His supporters say these projects have already started to raise living standards in one of the world's poorest countries and would be jeopardised by any change of power.
President Tandja always says he will never let down his people, especially in hard moments when they need him.
And he tells foreign critics that he is "serving Niger and its people, not the international community".
But the opposition accuse him of trampling over Niger's new-found democracy.
They say his attempts to remain in power are little different from the military coups which people in Niger thought had been consigned to history.
Mr Tandja was born in 1938 in Maine Soroa, 1,400km (870 miles) east of the capital, Niamey.
He was raised in a family of shepherds. His father was of Arab descent, his mother was ethnically Kanuri.
He has a reputation as a pragmatist and his motto is: "To reconcile Niger's people with work."
He is known for his sense of justice and care towards the poor, needy and particularly rural people.
His ties with farmers and herdsmen have given him a reputation as a popular grassroots politician.
He has two wives and is the father of many children.
Niger has experienced long periods of military rule since independence from France in 1960.
A retired army colonel, Mr Tandja first came to power in December 1999 following what the international community called "a fair and transparent democratic electoral process" just eight months after the country's most recent military takeover.
He was re-elected in 2004 - a first in Niger.
At the time, observers called it proof of Niger's "democratic maturity".
But before this double victory, President Tandja had already a taste of power.
In 1974 he took part in Niger's first military coup, ousting President Hamani Diori.
He was named interior minister and also served as an ambassador for many years.
It was not until 2005 that President Tandja's government experienced its first serious social crisis. Locust attacks and poor rainfall led to large-scale protests organised by civil society groups and opposition parties.
Civil society groups denounced hikes in the prices of basic commodities like sugar, milk and wheat flower. Opposition parties accused his government of "unprecedented and rampant corruption".
The government was heavily criticised for doing too little, too late to prevent the failed harvests turning into acute food shortages, affecting some 3.5 million people.
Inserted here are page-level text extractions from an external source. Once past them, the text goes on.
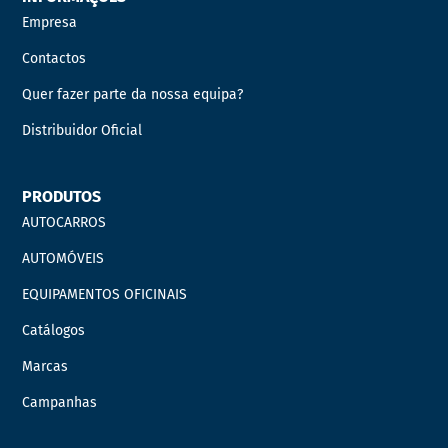
Empresa
Contactos
Quer fazer parte da nossa equipa?
Distribuidor Oficial
PRODUTOS
AUTOCARROS
AUTOMÓVEIS
EQUIPAMENTOS OFICINAIS
Catálogos
Marcas
Campanhas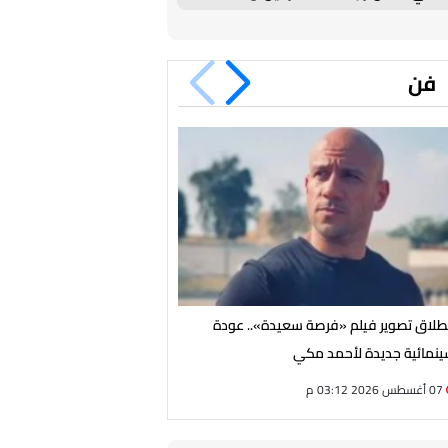
ودية مرتقبة
فن
طلاق تصوير فيلم «فرصة سعيدة».. عودة
توفيق عبد الحميد: ضعف النظر
نمائية جديدة لأحمد مكي
07 أغسطس 2026 03:12 م
07 أغسطس 2026 02:56 م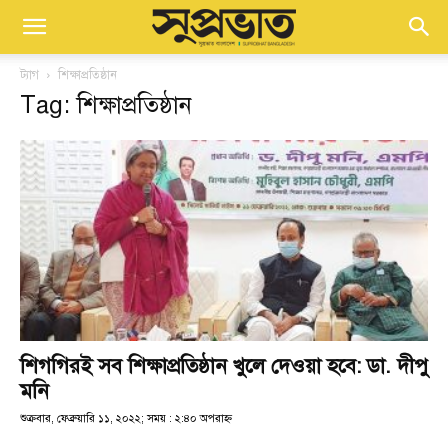
ট্যাগ
শিক্ষাপ্রতিষ্ঠান
Tag: শিক্ষাপ্রতিষ্ঠান
শিগগিরই সব শিক্ষাপ্রতিষ্ঠান খুলে দেওয়া হবে: ডা. দীপু
মনি
শুক্রবার, ফেব্রুয়ারি ১১, ২০২২; সময় : ২:৪০ অপরাহ্ণ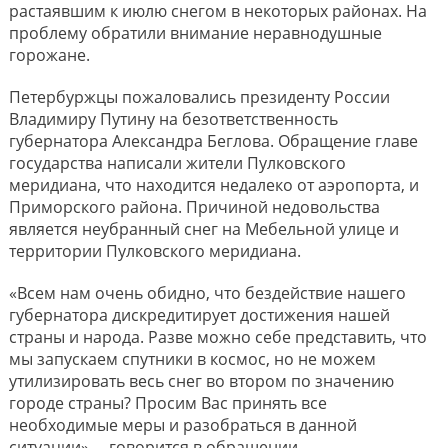
растаявшим к июлю снегом в некоторых районах. На
проблему обратили внимание неравнодушные
горожане.
Петербуржцы пожаловались президенту России
Владимиру Путину на безответственность
губернатора Александра Беглова. Обращение главе
государства написали жители Пулковского
меридиана, что находится недалеко от аэропорта, и
Приморского района. Причиной недовольства
является неубранный снег на Мебельной улице и
территории Пулковского меридиана.
«Всем нам очень обидно, что бездействие нашего
губернатора дискредитирует достижения нашей
страны и народа. Разве можно себе представить, что
мы запускаем спутники в космос, но не можем
утилизировать весь снег во втором по значению
городе страны? Просим Вас принять все
необходимые меры и разобраться в данной
ситуации», – говорится в обращении.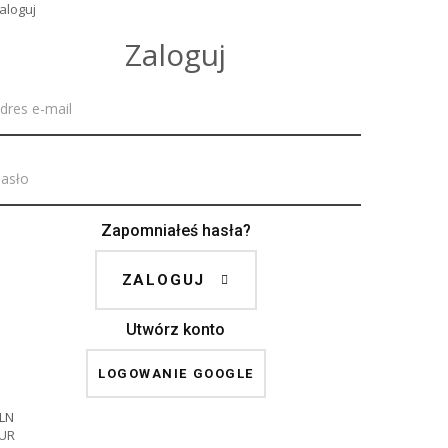
aloguj
Zaloguj
Zapomniałeś hasła?
ZALOGUJ
Utwórz konto
LOGOWANIE GOOGLE
LN
UR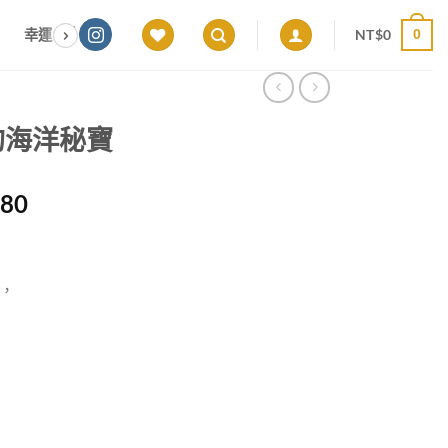
NT$
0
幸運色｜能量感應 × 色彩頻率 × 專屬設計
願望顯化｜意圖啟動 ×
0
的海洋秘寶
價
980
格
範
圍：
，
NT$1,880
到
NT$1,980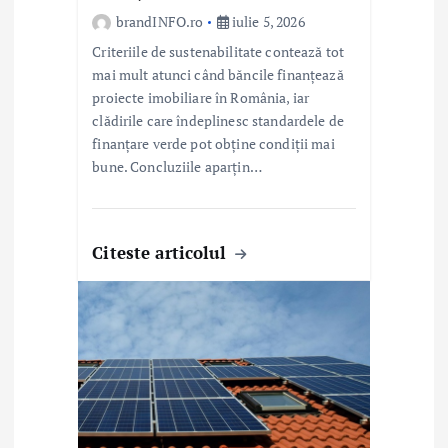
brandINFO.ro
iulie 5, 2026
Criteriile de sustenabilitate contează tot
mai mult atunci când băncile finanțează
proiecte imobiliare în România, iar
clădirile care îndeplinesc standardele de
finanțare verde pot obține condiții mai
bune. Concluziile aparțin…
Citeste articolul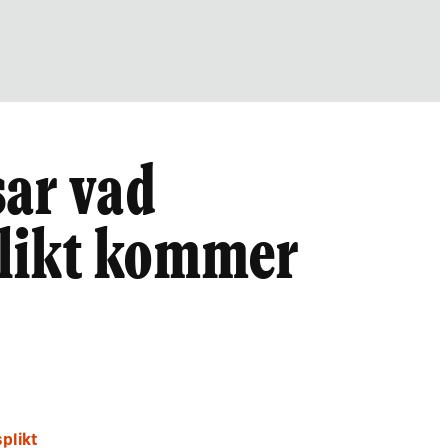
sar vad
likt kommer
plikt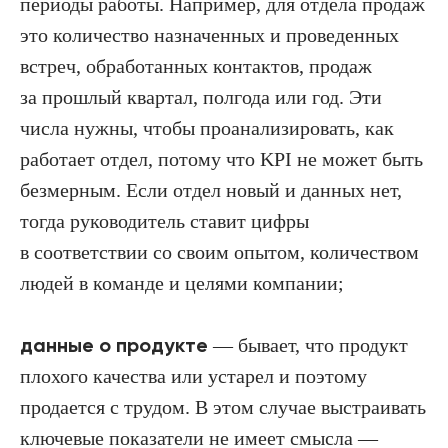
периоды работы. Например, для отдела продаж
это количество назначенных и проведенных
встреч, обработанных контактов, продаж
за прошлый квартал, полгода или год. Эти
числа нужны, чтобы проанализировать, как
работает отдел, потому что KPI не может быть
безмерным. Если отдел новый и данных нет,
тогда руководитель ставит цифры
в соответствии со своим опытом, количеством
людей в команде и целями компании;
данные о продукте
— бывает, что продукт
плохого качества или устарел и поэтому
продается с трудом. В этом случае выстраивать
ключевые показатели не имеет смысла —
The government had rejected calls for the free distribution of food and instead subsidised the cost of staple foods.
But the very poorest said they still could not afford to buy enough to stave off hunger.
Journalists who reported on the scale of the problems were harassed.
And the president launched a scathing attack on UN aid agencies, accusing them of exaggerating the scale of the problems in order to get donor funds.
He also accused opposition parties of trying to gain political mileage out of the problems.
Analysts in Niger say Mr Tandja's handling of the 2005 crisis owes much to his experiences in 1974, when the government's failure to deal with the severe food shortages led directly to a coup.
However, he is now facing another major political crisis following his decision in May to hold a referendum to change Niger's constitution.
If passed, the move would grant him not only three extra years in power but also remove the limit on presidential terms of office, so he could seek re-election as many times as he wanted.